Als im Corona-Jahr 2020 letztmals kein Schweizer und keine Schweizerin die 2. Runde bei den US Open erreichte, riss eine eindrückliche Serie. Zuvor hatte nämlich seit Wimbledon 1995 immer mindestens jemand von Swiss Tennis die Startrunde bei den vier Grand-Slam-Turnieren überstanden.
Nun passierte es zum erst 2. Mal in den letzten knapp 30 Jahren, dass sich sämtliche Schweizer:innen in der 1. Runde verabschiedeten. Viktorija Golubic, Dominic Stricker und Stan Wawrinka gewannen zusammen nur einen Satz.
Die Frage stellt sich: Sind die fetten Jahre im Schweizer Tennis definitiv vorbei? Die Antwort: leider ja.
Was macht Bencic?
Dank Ausnahmeerscheinungen wie Martina Hingis (5), Roger Federer (20) und Wawrinka (3) gewann die Schweiz seit 1997 nicht weniger als 28 Grand-Slam-Titel im Einzel. Eine unglaubliche Bilanz für ein derart kleines Land. Dass die Schweiz aktuell über keinen Aktiven und keine Aktive mit dem Potenzial verfügt, ein Grand-Slam-Turnier zu gewinnen, steht ausser Frage.
Olympiasiegerin Belinda Bencic hätte absolut die Fähigkeiten dazu.

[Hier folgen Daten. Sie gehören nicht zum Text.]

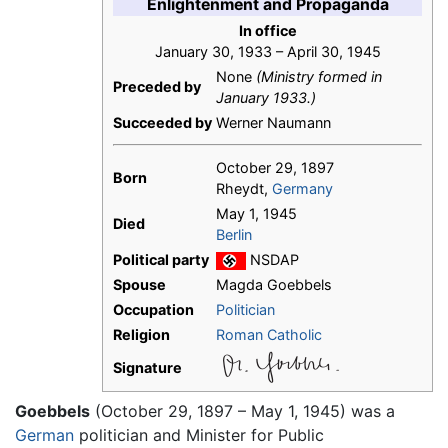
Enlightenment and Propaganda
In office
January 30, 1933 – April 30, 1945
None
(Ministry formed in
Preceded by
January 1933.)
Succeeded by
Werner Naumann
October 29, 1897
Born
Rheydt,
Germany
May 1, 1945
Died
Berlin
Political party
NSDAP
Spouse
Magda Goebbels
Occupation
Politician
Religion
Roman Catholic
Signature
Goebbels
(October 29, 1897 – May 1, 1945) was a
German
politician and Minister for Public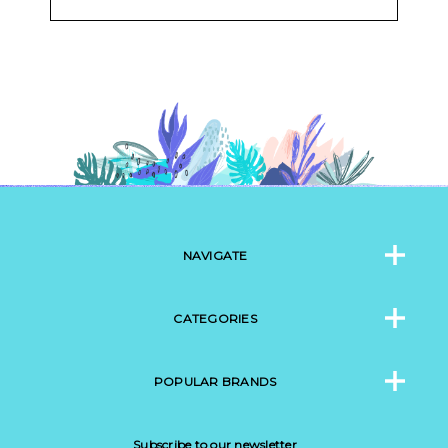
NAVIGATE
CATEGORIES
POPULAR BRANDS
Subscribe to our newsletter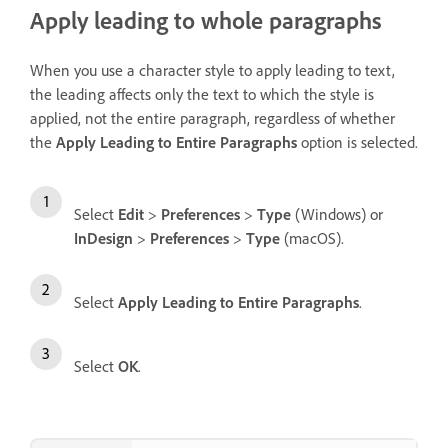
Apply leading to whole paragraphs
When you use a character style to apply leading to text,
the leading affects only the text to which the style is
applied, not the entire paragraph, regardless of whether
the
Apply Leading to Entire Paragraphs
option is selected.
Select
Edit
>
Preferences
>
Type
(Windows) or
InDesign
>
Preferences
>
Type
(macOS).
Select
Apply Leading to Entire Paragraphs
.
Select
OK
.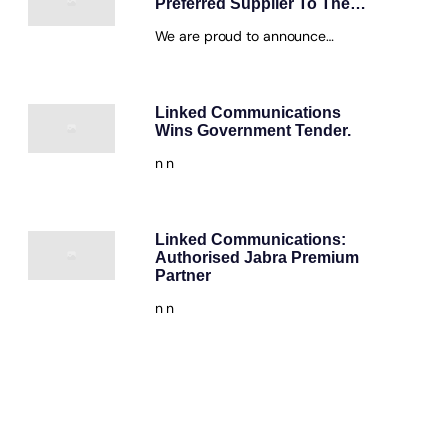
Preferred Supplier To The…
We are proud to announce…
Linked Communications
Wins Government Tender.
n n
Linked Communications:
Authorised Jabra Premium
Partner
n n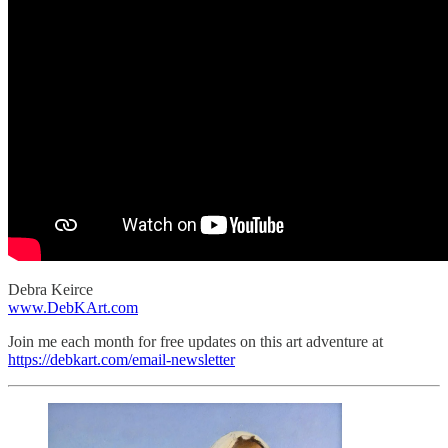
Debra Keirce
www.DebKArt.com
Join me each month for free updates on this art adventure at
https://debkart.com/email-newsletter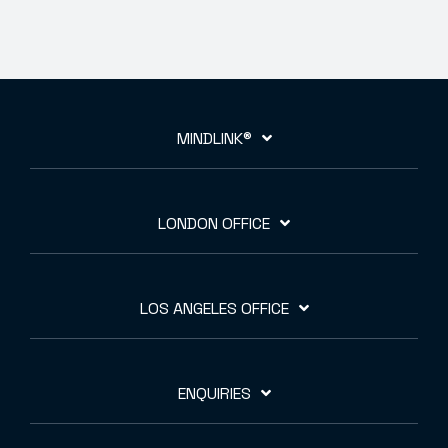
MINDLINK®
LONDON OFFICE
LOS ANGELES OFFICE
ENQUIRIES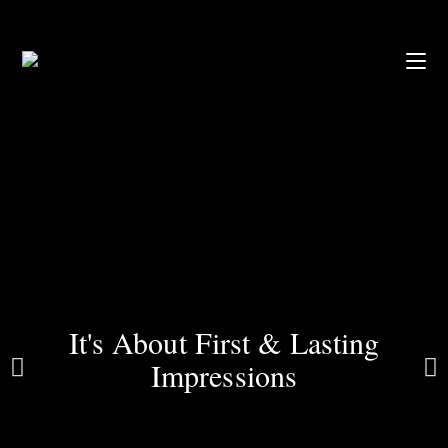
It's About First & Lasting
Impressions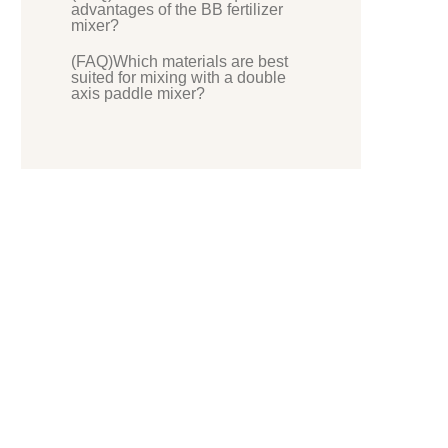
advantages of the BB fertilizer
mixer?
(FAQ)Which materials are best
suited for mixing with a double
axis paddle mixer?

Doch wann die 27-Jährige nach ihrer Babypause auf die Tour zurückkehrt und ob sie noch einmal an ihr früheres Leistungsvermögen herankommt, steht in den Sternen.
Doch es ist eigentlich sowieso weniger die Frage nach den absoluten Topshots, welche Sorgen bereitet, sondern jene nach der Breite dahinter.
Nur Golubic steht besser da als 2020
Rückblende: Als 2020 niemand von Swiss Tennis in New York in Runde 2 stand, war die Schweizer Tennis-Welt noch eine andere. Federer war zwar seit Februar verletzt und Wawrinka sowie Bencic hatten auf einen Start im «Big Apple» verzichtet, doch die generelle Ausgangslage war gleichwohl vielversprechend:
- Mit Bencic (WTA 10), Jil Teichmann (WTA 52), Stefanie Vögele (WTA 114), Golubic (WTA 123) und Leonie Küng (WTA 148) standen 5 Schweizerinnen in den Top 150 der Weltrangliste.
- Im Schatten der Superstars Federer und Wawrinka sorgten bei den Junioren Dominic Stricker und Leandro Riedi für Furore. Die beiden sollten sich einen Monat später bei den wegen Covid verschobenen French Open gar im Final duellieren.
4 Jahre später sind Federer und Vögele zurückgetreten, Bencic macht Pause, Wawrinka stellt gerade seine Karriere in Frage und Küng sowie Teichmann haben einen Absturz erlebt. Einzig Golubic steht besser da als 2020. Doch auch die ehemalige Weltnummer 35 scheint mit 31 Jahren ihren Zenit überschritten zu haben.
Kym bald die Nummer 1?
Wer also soll das Schweizer Tennis in Zukunft tragen? Allen voran Bencic, sollte sie auf die Tour zurückkehren – wovon auszugehen ist. In einem Interview in der NZZ am Sonntag stellte sie zuletzt ein Comeback in diesem Jahr oder Anfang 2025 in Aussicht. Potenzial haben auch Stricker und Riedi, doch bei den «Grossen» tun sie sich – auch aufgrund von Verletzungen – schwer.
Ein Hoffnungsträger ist Jérôme Kym (ATP 180), der in den letzten Wochen gross aufgespielt hat. Bleibt der 21-Jährige verletzungsfrei, könnte er schon bald die neue Nummer 1 bei den Schweizer Männern sein, denn Marc-Andrea Hüsler und Alexander Ritschard stagnieren.